Route information
- Length: 22 mi (35 km)
- History: Designated in 2020 Expected completion in 2030

Major junctions
- North end: Busega
- Kyengera Nsangi Maya
- South end: Mpigi

Location
- Country: Uganda

Highway system
- Roads in Uganda;

= Kampala–Mpigi Expressway =

Road in Uganda

The Kampala–Mpigi Expressway, also Busega–Mpigi Expressway, is a four-lane, dual carriage highway under construction in the Central Region of Uganda, connecting, Kampala, the capital city, and Mpigi, the headquarters of Mpigi District.

==Location==
The road starts at Busega, a neighborhood in Rubaga Division in the city of Kampala. It continues in a southwesterly direction, through Kyengera, Nabbingo and Nsangi to end at Mpigi, a distance of approximately 28.5 km. The expressway is a component of the Kampala–Masaka Road.

==Background==
The current road is a two-lane single carriageway in good condition. The government of Uganda plans to widen the road to a four-lane dual carriage highway, as part of its efforts to decongest Kampala. The construction is planned to be funded under a public-private partnership arrangement.

The design includes four major interchanges at Nabbingo, Nsangi, Maya and Lugala. These interchanges will allow connection with the Kampala Northern Bypass Highway and the Entebbe–Kampala Expressway. The government of Uganda has secured funding of US$91 million (UShs322 billion) to fund the 23 km section between Busega and Mpigi. The 9.5 km section between Kibuye and Busega is to be expanded by China Communications Construction Company (CCCC), with funding from the Exim Bank of China, once CCCC has completed the Entebbe-Kampala Expressway.

==Timetable==
In 2014, the China Communications Construction Company, which was also commissioned to build the Entebbe–Kampala Expressway, was contracted to construct an interchange at Busega which connects the two expressways. To save money and time, the same contractor was hired to construct the section between Kibuye and Busega, measuring about 9 km. In December 2016, the Daily Monitor reported that construction was expected to begin in 2018 and last three years. In July 2019, after delays, the construction contract was awarded to a consortium of Chinese companies, that includes China Civil Engineering Construction Corporation (CCECC) and China Railway 19th Bureau Group Company Limited. Construction was expected to last 36 months, with commissioning planned for the second half of 2022. Construction began in May 2020 and completion was expected sometime in 2023.
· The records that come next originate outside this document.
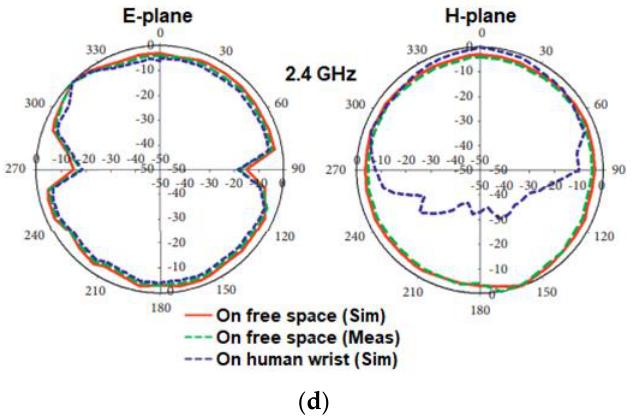
Figure 14. ( a ) The antenna layout. ( b ) S11 curves of the antenna. ( c ) Isolation curve of the antenna. ( d ) Radiation pattern. Reprinted ( a – d ) from Ref. [74].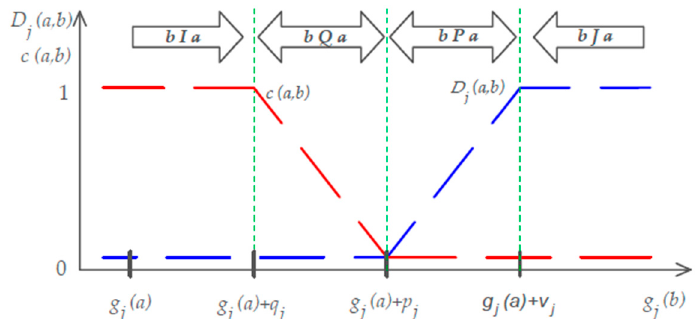
Figure 1. The four-state preference model (indifference I , weak preference Q , strong preference P , incomparability J ) constructed on the basis of threshold values q j , p j , v j [31].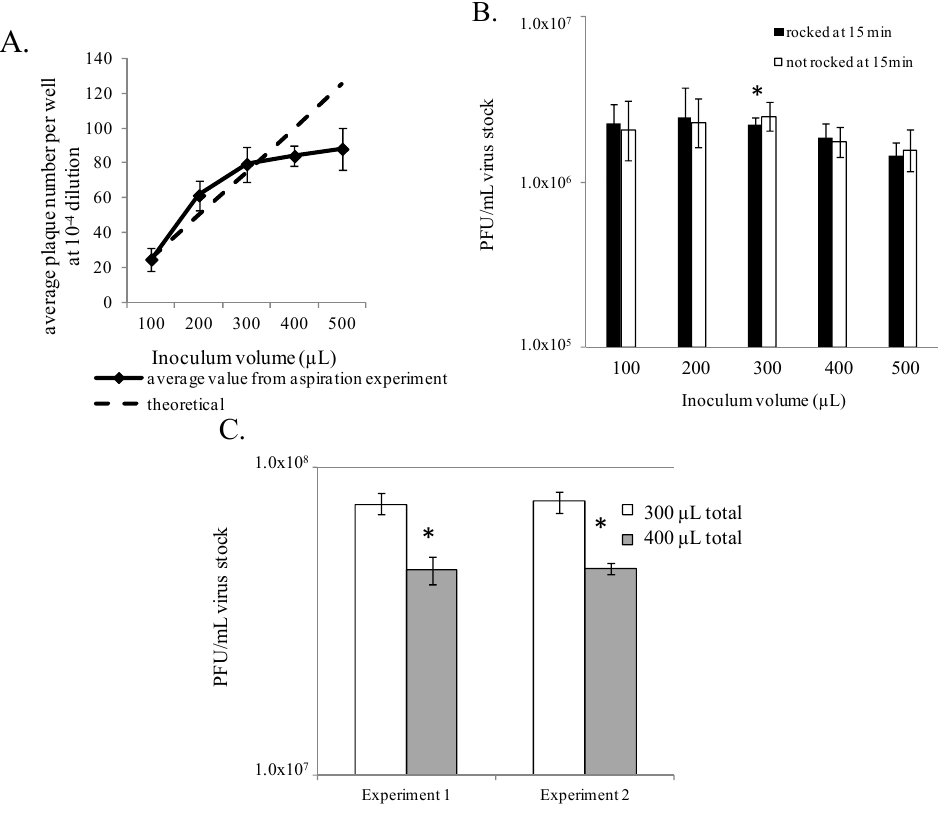
Figure 5. Evaluation of optimal inoculum volume. ( A ) EBOV titers may be reduced if the inoculum volume is too large. ( B ) 300  L inoculum volume appears optimal for EBOV plaque formation. * indicates a significant difference in value between the 300 µL and the 500 µL conditions, where plates were rocked during incubation. Each bar represents six replicates (two experiments). ( C ) 300  L inoculum volume appears optimal for MARV plaque formation. * indicates comparisons between 300 and 400 µL for Experiments 1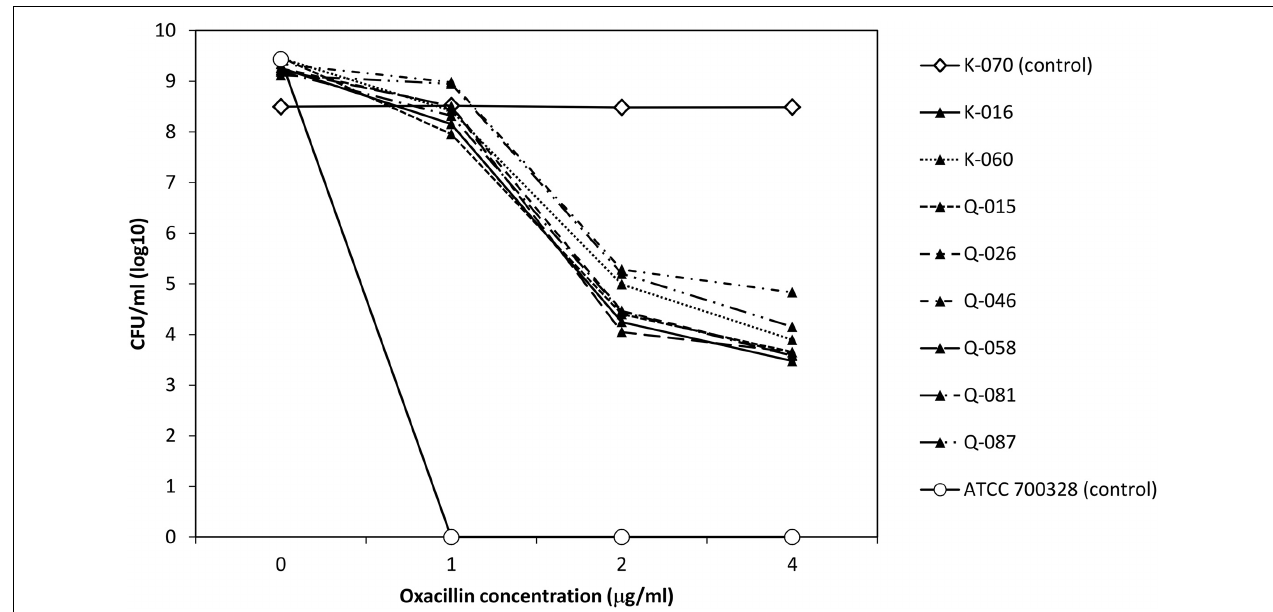
FIGURE 3 | Analysis of oxacillin-resistant subpopulations of 8 cefoxitin DD-susceptible/ mecA -positive strains and two control strains.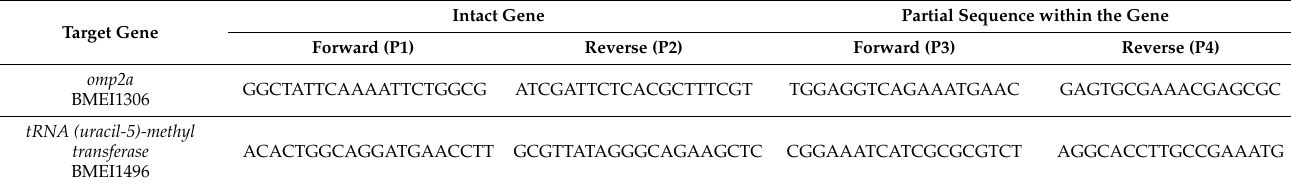
Table 1. Primers used in the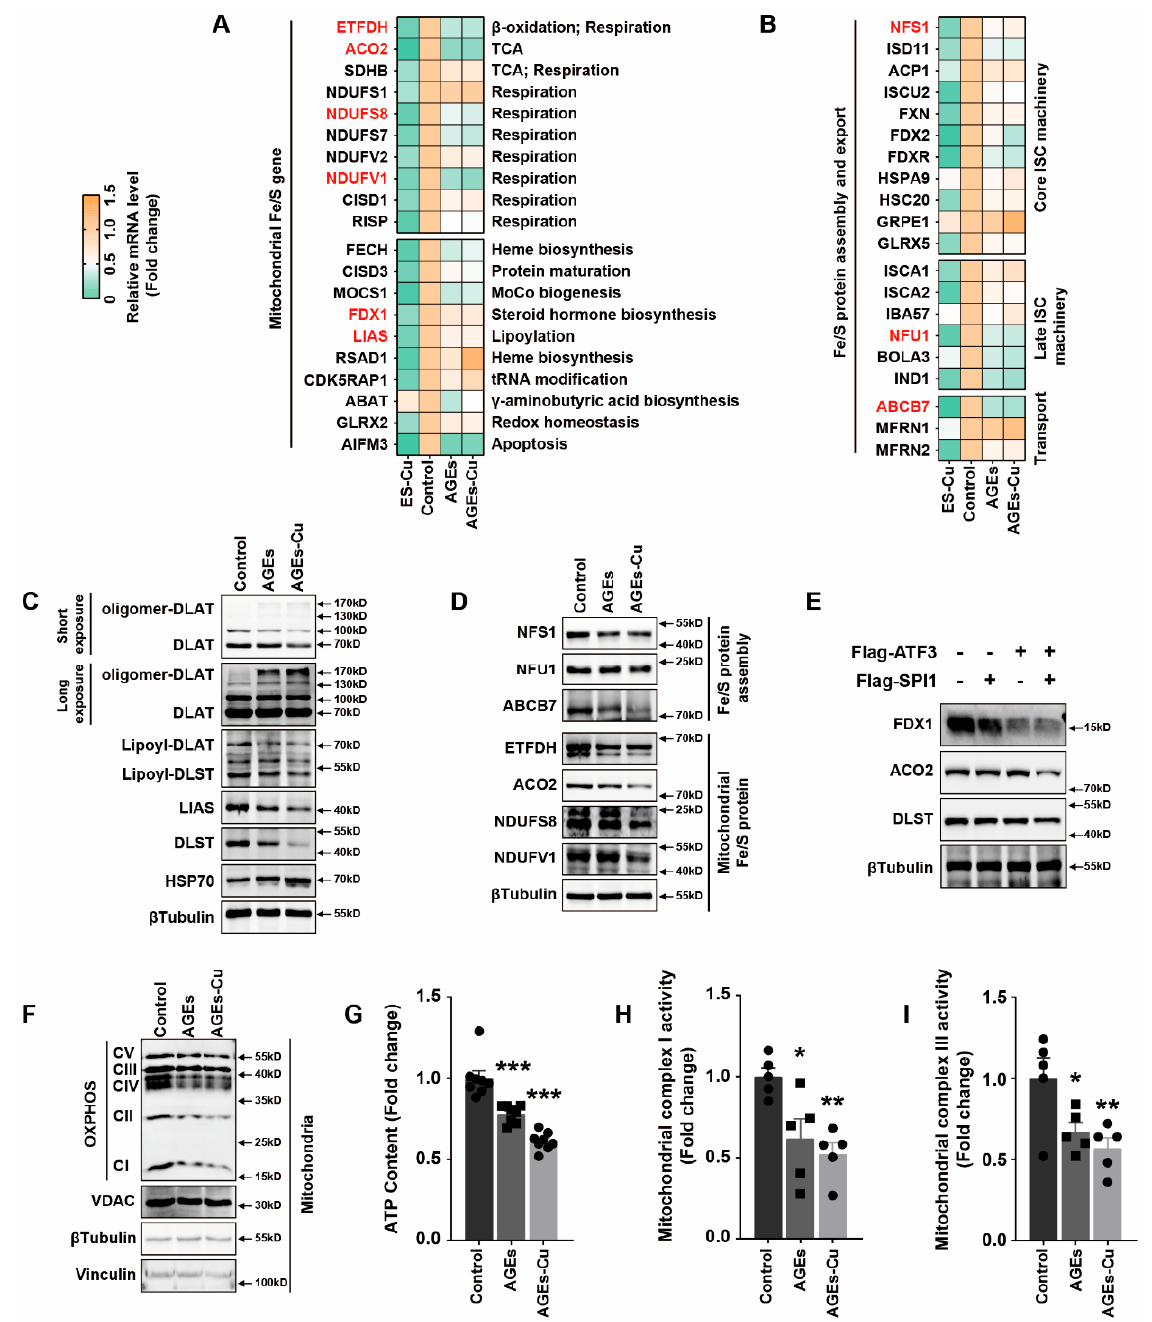
Figure 4. AGEs/ATF3/SPI1/SLC31A1 signaling decreased mitochondrial iron–sulfur cluster protein expression and mitochondrial function. ( A , B ) mRNA levels of mitochondrial iron–sulfur cluster (Fe–S) gene and Fe/S assembly and export in AC16 cells treated with AGEs, AGEs-Cu or ES–Cu for 24 h. ( C ) Western blot analysis of lipoylation and oligomerization of DLAT and DLST, LIAS, DLAT, DLST and HSP70 of AC16 cells treated with AGEs or AGEs–Cu. ( D ) Western blot analysis of iron–sulfur cluster protein in AC16 cells treated with AGEs or AGEs–Cu. ( E ) Western blot analysis of iron–sulfur cluster protein in AC16 cells overexpressed SPI1 and/or ATF3. ( F ) Western blot analysis of mitochondrial oxidative phosphorylation complex of AC16 cells treated with AGEs or AGEs–Cu. ( G – I ) Intracellular ATP content, mitochondrial oxidative respiratory chain complex I and III activity of AC16 cells treated with AGEs or AGEs–Cu. * p < 0.05, ** p < 0.01, *** p < 0.001.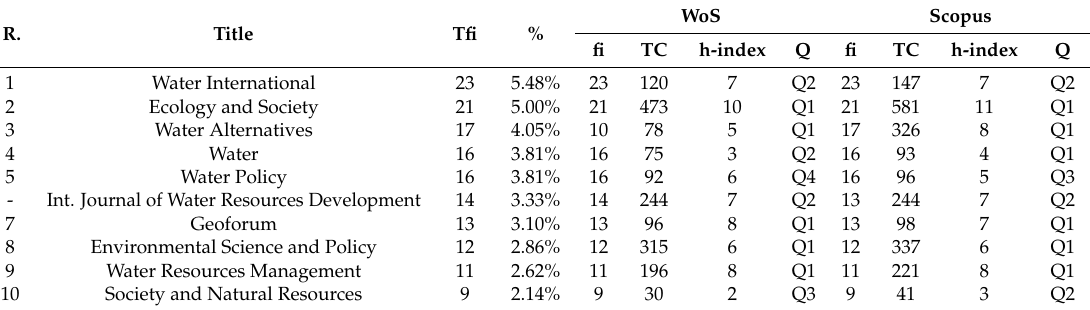
Table 5. Main Publication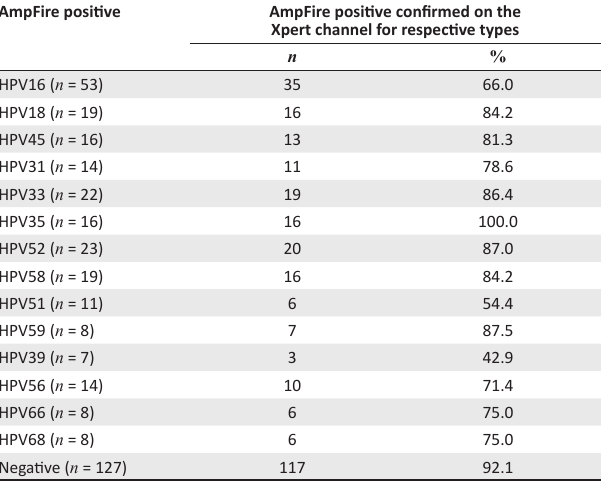
TABLE 3: Concordance of individual HPV types detected by AmpFire HPV genotyping assay with HPV groups detected by Xpert HPV assay (non- hierarchical), Rwanda, June 2018 - June 2019. AmpFire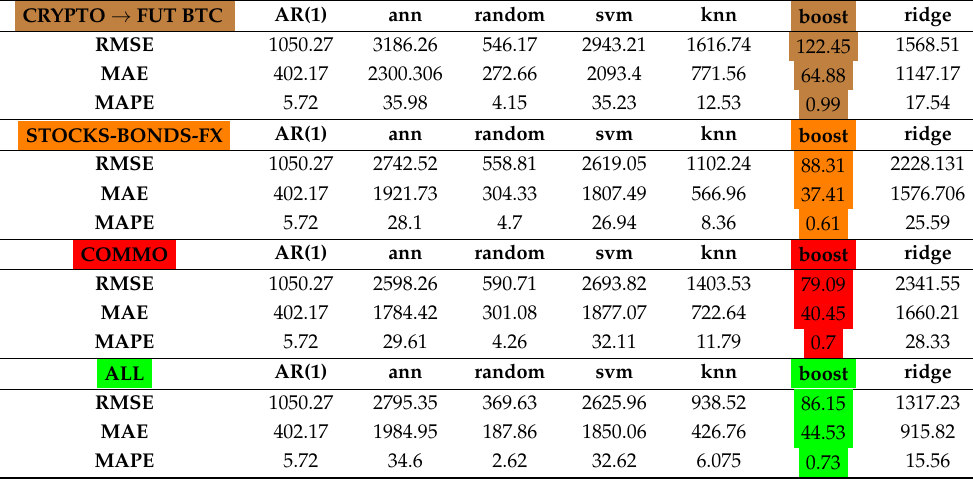
Table 4. Full sample forecasting results for the CME Bitcoin December 2019 Futures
Due to delays occasioned by the COVID-19 pandemic, compensation disputes and other challenges, only 15 percent of the work had been completed as of March 2022. At that time, a new completion date was given as being 2025. In October 2024, completion was pushed back to 2027. In November 2025, reliable Ugandan online media reported a new completion date of 2030.

==Funding==
As of November 2025, the sources of funding for this road project are as outlined in the
table below:

Kampala–Mpigi Expressway Funding
| Rank | Development partner | Contribution in Euros | Percentage | Notes |
|---|---|---|---|---|
| 1 | African Development Bank (First Tranche) | 176.26 million | 41.51 | Loan |
| 2 | African Development Bank (Second Tranche) | 188.18 million | 44.31 | Loan |
| 3 | African Development Fund | 28.31 million | 6.67 | Loan |
| 4 | NEPAD IPPF | 0.88 million | 0.21 | Grant |
| 4 | Government of Uganda | 30.98 million | 7.30 | Investment |
|  | Total | 424.61 million | 100.00 |  |

==Developments==
As of November 2023, only 30 percent of the civil work had been completed. The delay is blamed on the swampy topography, the COVID-19 pandemic, "resistance and legal battles involving at least 490 Project Affected Persons and rejection of approved compensation by others". As of September 2024, an estimated 43 percent of civil works had been completed.